Get ready for a crash course on the Saku Chitose style! When Kenta Yamazaki, former shut-in and all-around loser, asks Saku Chitose to teach him how to become popular at school…Saku can’t quite refuse. After all, he’s the man who works magic and takes care of things―everybody’s hero. Under his instruction, Kenta faces a head-to-toe transformation from the way he talks to his fashion choices. Will he finally start living the dream? Or is the life of a popular kid harder than he thought?
It’s back to school for perennial shut-in Kenta, but only if Chitose can turn him into a rough approximation of somebody who doesn’t suck. Stand back for a lot of higher thought from the lowest brows as I try and make the case for anybody reading this.
No, but really, I cannot stop reading this series. It’s good, but also awful. There’s a streak of misogyny that may or may not be a joke on Chitose’s part, but using the term ‘harem slut’ to describe any of your friends is probably a bit of a leap for any definition of good relationships.
But Chitose has some good points about standing up and forging your own path in life, rather than just letting life dump on you and shying away from it. He tough loves the hell out of Kenta, but it’s heavily implied Kenta would end up a real creep without it.
And it doesn’t completely judge his otaku nature, merely points out that balance is possible in all things and some confidence goes a long way. And maybe girls without a mind of their own are boring. There are some actual points being made in all this.
Which is all good, but, man, the balls (or equivalent) on this thing. After all that speechifying and the revelation that Chitose is in this for his own image and if that helps Kenta, well, great, but whatever, we end up going shopping for clothes. And you had best believe that Yuuko shows up in some seriously cute clothes that the manga lingers on for several pages.
I’m still not sure if that’s pandering or just calling out the audience. That’s the thing about this story - I have no idea if it’s heartfelt or cold as ice or both. It depicts a very different high school experience, the popular crowd, than we usually see, and that’s actually a really refreshing take on this genre.
But there’s still infighting and problems and Kenta is way out of his depth and has little hope of fitting in, so where is that going to leave him? He’s got a bit of a revenge plot going on, nothing more extreme than making himself over to impress a girl who dissed him, but the way this book is going, it’s as like to fail as not.
It’s not like this book is starlight and rainbows, but it makes the point that you can be a decent human being and sometimes that’s enough. But is Chitose a decent human being? Hell if I know.

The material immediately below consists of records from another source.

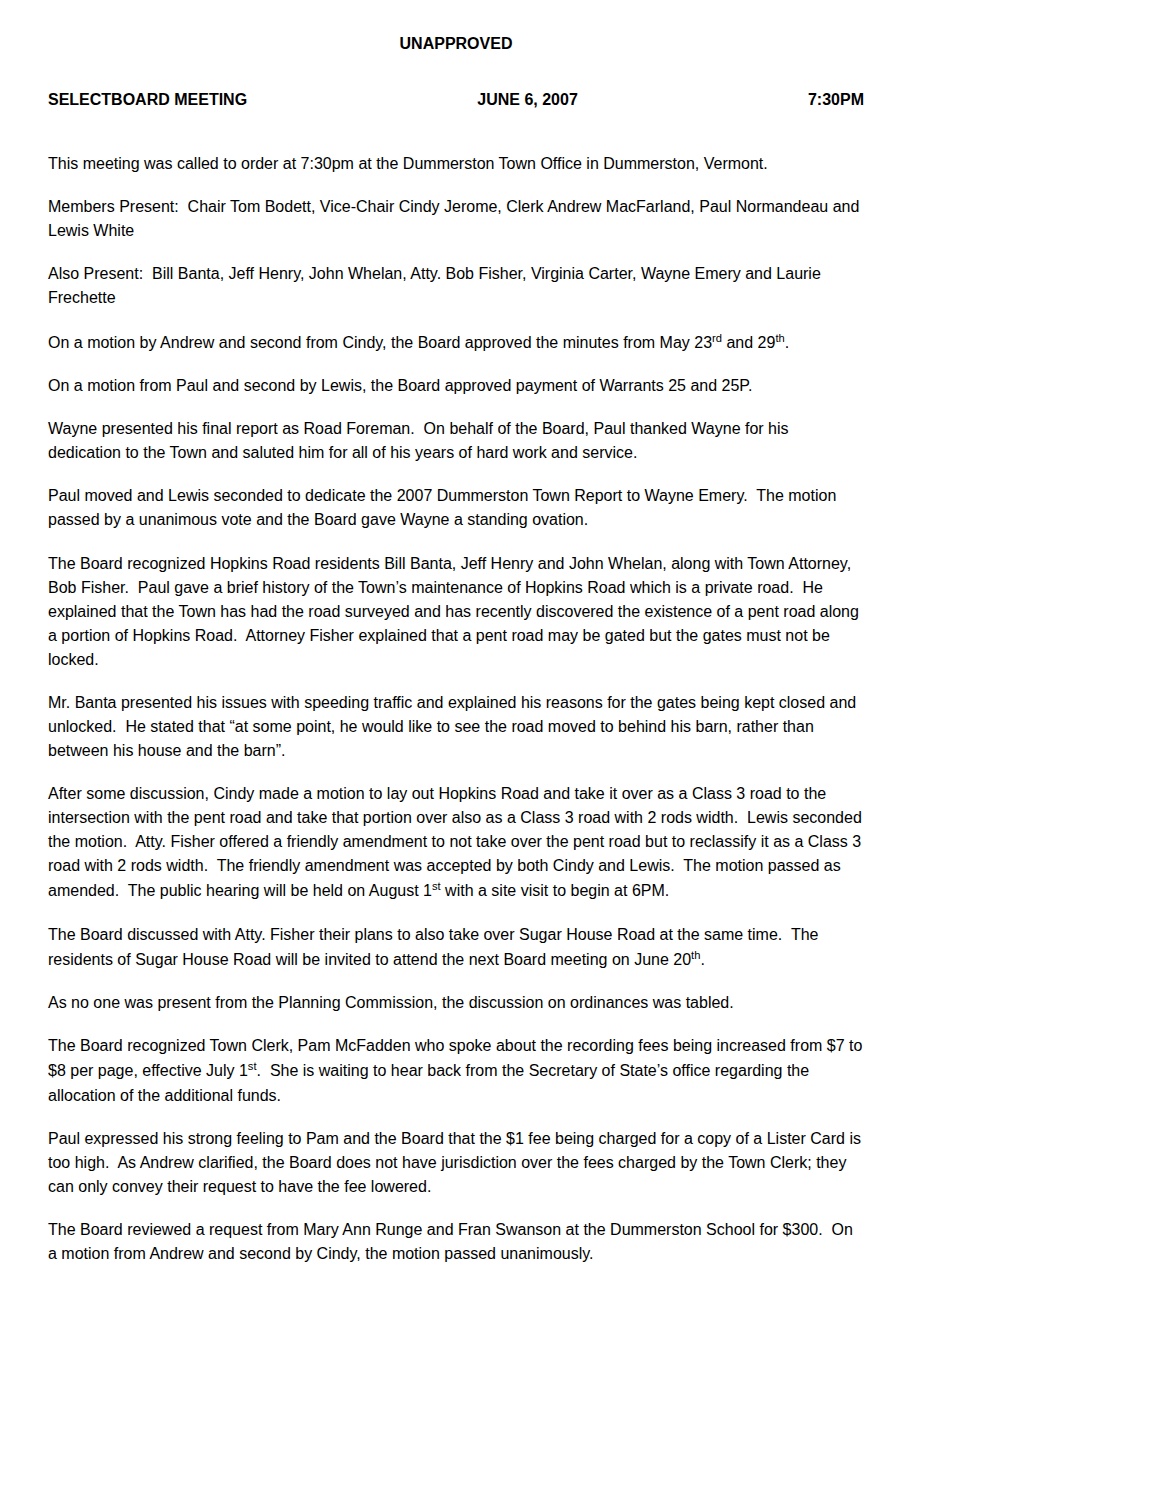UNAPPROVED
SELECTBOARD MEETING JUNE 6, 2007 7:30PM
This meeting was called to order at 7:30pm at the Dummerston Town Office in Dummerston, Vermont.
Members Present: Chair Tom Bodett, Vice-Chair Cindy Jerome, Clerk Andrew MacFarland, Paul Normandeau and Lewis White
Also Present: Bill Banta, Jeff Henry, John Whelan, Atty. Bob Fisher, Virginia Carter, Wayne Emery and Laurie Frechette
On a motion by Andrew and second from Cindy, the Board approved the minutes from May 23rd and 29th.
On a motion from Paul and second by Lewis, the Board approved payment of Warrants 25 and 25P.
Wayne presented his final report as Road Foreman. On behalf of the Board, Paul thanked Wayne for his dedication to the Town and saluted him for all of his years of hard work and service.
Paul moved and Lewis seconded to dedicate the 2007 Dummerston Town Report to Wayne Emery. The motion passed by a unanimous vote and the Board gave Wayne a standing ovation.
The Board recognized Hopkins Road residents Bill Banta, Jeff Henry and John Whelan, along with Town Attorney, Bob Fisher. Paul gave a brief history of the Town’s maintenance of Hopkins Road which is a private road. He explained that the Town has had the road surveyed and has recently discovered the existence of a pent road along a portion of Hopkins Road. Attorney Fisher explained that a pent road may be gated but the gates must not be locked.
Mr. Banta presented his issues with speeding traffic and explained his reasons for the gates being kept closed and unlocked. He stated that “at some point, he would like to see the road moved to behind his barn, rather than between his house and the barn”.
After some discussion, Cindy made a motion to lay out Hopkins Road and take it over as a Class 3 road to the intersection with the pent road and take that portion over also as a Class 3 road with 2 rods width. Lewis seconded the motion. Atty. Fisher offered a friendly amendment to not take over the pent road but to reclassify it as a Class 3 road with 2 rods width. The friendly amendment was accepted by both Cindy and Lewis. The motion passed as amended. The public hearing will be held on August 1st with a site visit to begin at 6PM.
The Board discussed with Atty. Fisher their plans to also take over Sugar House Road at the same time. The residents of Sugar House Road will be invited to attend the next Board meeting on June 20th.
As no one was present from the Planning Commission, the discussion on ordinances was tabled.
The Board recognized Town Clerk, Pam McFadden who spoke about the recording fees being increased from $7 to $8 per page, effective July 1st. She is waiting to hear back from the Secretary of State’s office regarding the allocation of the additional funds.
Paul expressed his strong feeling to Pam and the Board that the $1 fee being charged for a copy of a Lister Card is too high. As Andrew clarified, the Board does not have jurisdiction over the fees charged by the Town Clerk; they can only convey their request to have the fee lowered.
The Board reviewed a request from Mary Ann Runge and Fran Swanson at the Dummerston School for $300. On a motion from Andrew and second by Cindy, the motion passed unanimously.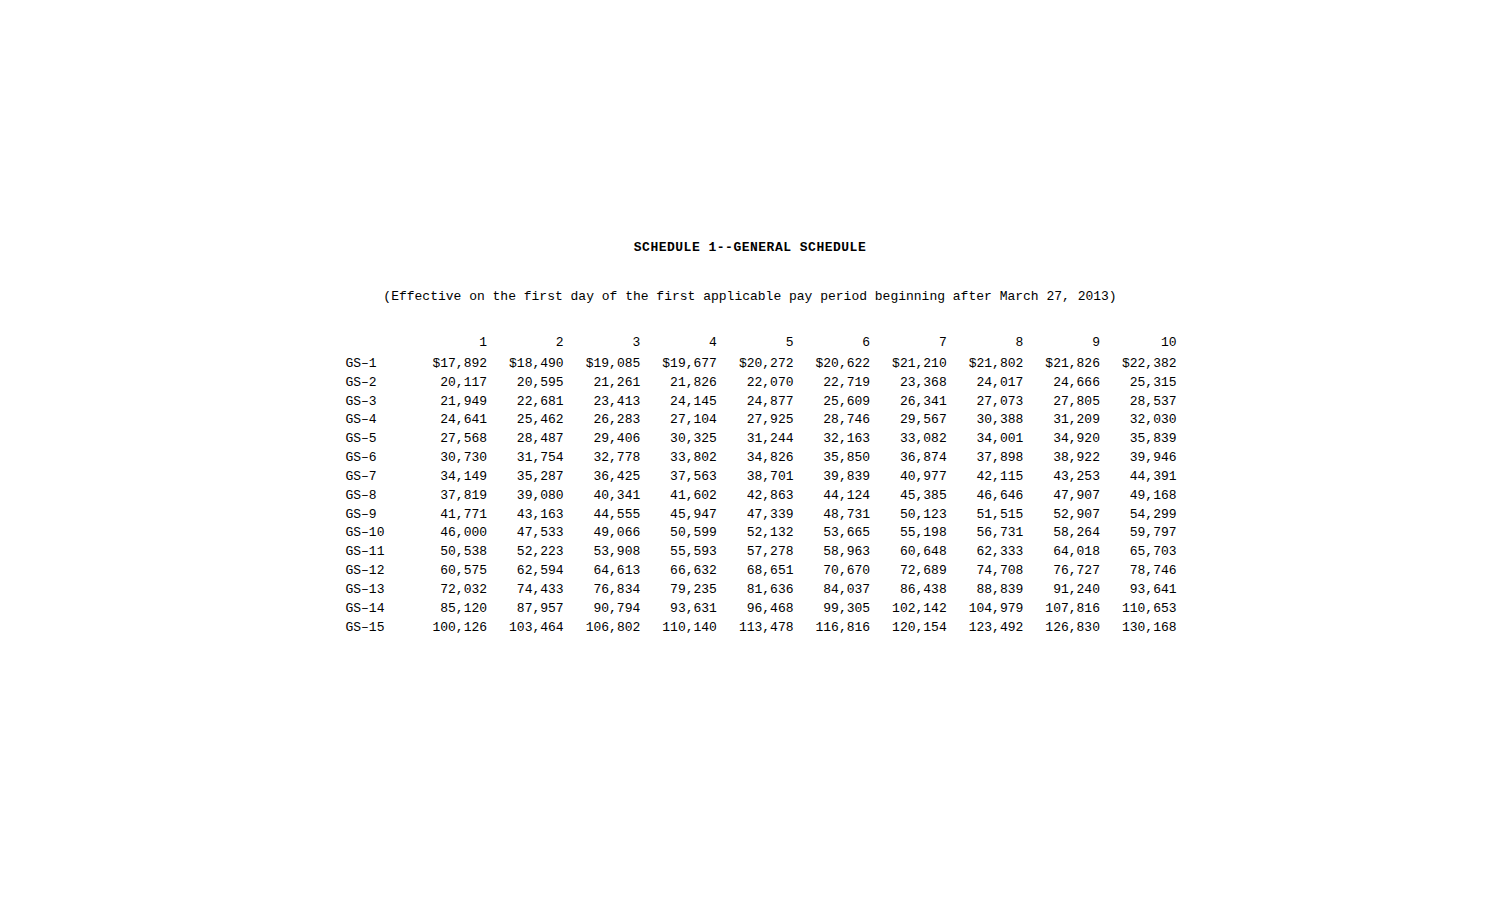SCHEDULE 1--GENERAL SCHEDULE
(Effective on the first day of the first applicable pay period beginning after March 27, 2013)
| | 1 | 2 | 3 | 4 | 5 | 6 | 7 | 8 | 9 | 10 |
| --- | --- | --- | --- | --- | --- | --- | --- | --- | --- | --- |
| GS–1 | $17,892 | $18,490 | $19,085 | $19,677 | $20,272 | $20,622 | $21,210 | $21,802 | $21,826 | $22,382 |
| GS–2 | 20,117 | 20,595 | 21,261 | 21,826 | 22,070 | 22,719 | 23,368 | 24,017 | 24,666 | 25,315 |
| GS–3 | 21,949 | 22,681 | 23,413 | 24,145 | 24,877 | 25,609 | 26,341 | 27,073 | 27,805 | 28,537 |
| GS–4 | 24,641 | 25,462 | 26,283 | 27,104 | 27,925 | 28,746 | 29,567 | 30,388 | 31,209 | 32,030 |
| GS–5 | 27,568 | 28,487 | 29,406 | 30,325 | 31,244 | 32,163 | 33,082 | 34,001 | 34,920 | 35,839 |
| GS–6 | 30,730 | 31,754 | 32,778 | 33,802 | 34,826 | 35,850 | 36,874 | 37,898 | 38,922 | 39,946 |
| GS–7 | 34,149 | 35,287 | 36,425 | 37,563 | 38,701 | 39,839 | 40,977 | 42,115 | 43,253 | 44,391 |
| GS–8 | 37,819 | 39,080 | 40,341 | 41,602 | 42,863 | 44,124 | 45,385 | 46,646 | 47,907 | 49,168 |
| GS–9 | 41,771 | 43,163 | 44,555 | 45,947 | 47,339 | 48,731 | 50,123 | 51,515 | 52,907 | 54,299 |
| GS–10 | 46,000 | 47,533 | 49,066 | 50,599 | 52,132 | 53,665 | 55,198 | 56,731 | 58,264 | 59,797 |
| GS–11 | 50,538 | 52,223 | 53,908 | 55,593 | 57,278 | 58,963 | 60,648 | 62,333 | 64,018 | 65,703 |
| GS–12 | 60,575 | 62,594 | 64,613 | 66,632 | 68,651 | 70,670 | 72,689 | 74,708 | 76,727 | 78,746 |
| GS–13 | 72,032 | 74,433 | 76,834 | 79,235 | 81,636 | 84,037 | 86,438 | 88,839 | 91,240 | 93,641 |
| GS–14 | 85,120 | 87,957 | 90,794 | 93,631 | 96,468 | 99,305 | 102,142 | 104,979 | 107,816 | 110,653 |
| GS–15 | 100,126 | 103,464 | 106,802 | 110,140 | 113,478 | 116,816 | 120,154 | 123,492 | 126,830 | 130,168 |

This story is insidiously well-written. Chitose has a plan and he knows how to play the game and he says some smart stuff. He makes good points, but whether he’s believing what he’s putting out or just a pure demagogue is a good question. He wouldn’t be the first teenager who thought he was all-knowing without knowing much of anything at all (guilty as charged).
Small bits of misogyny are still small bits of misogyny, so be warned in advance. I certainly wondered what the hell I was in for, but it feels more like the book acknowledging the genuinely awful and horny nature of teenage boys than anything more suspect. Hopefully.
4 stars - I love reading this manga, but I am genuinely not sure that I should. So it remains, but unlike a lot of car crash spectacle series, this is very, very well done for what it is. I just still can’t figure out what it is yet. If I had any more faith in it, it would get the full five because of how compelling it is, but I’m certainly not naive about how it comes across at times.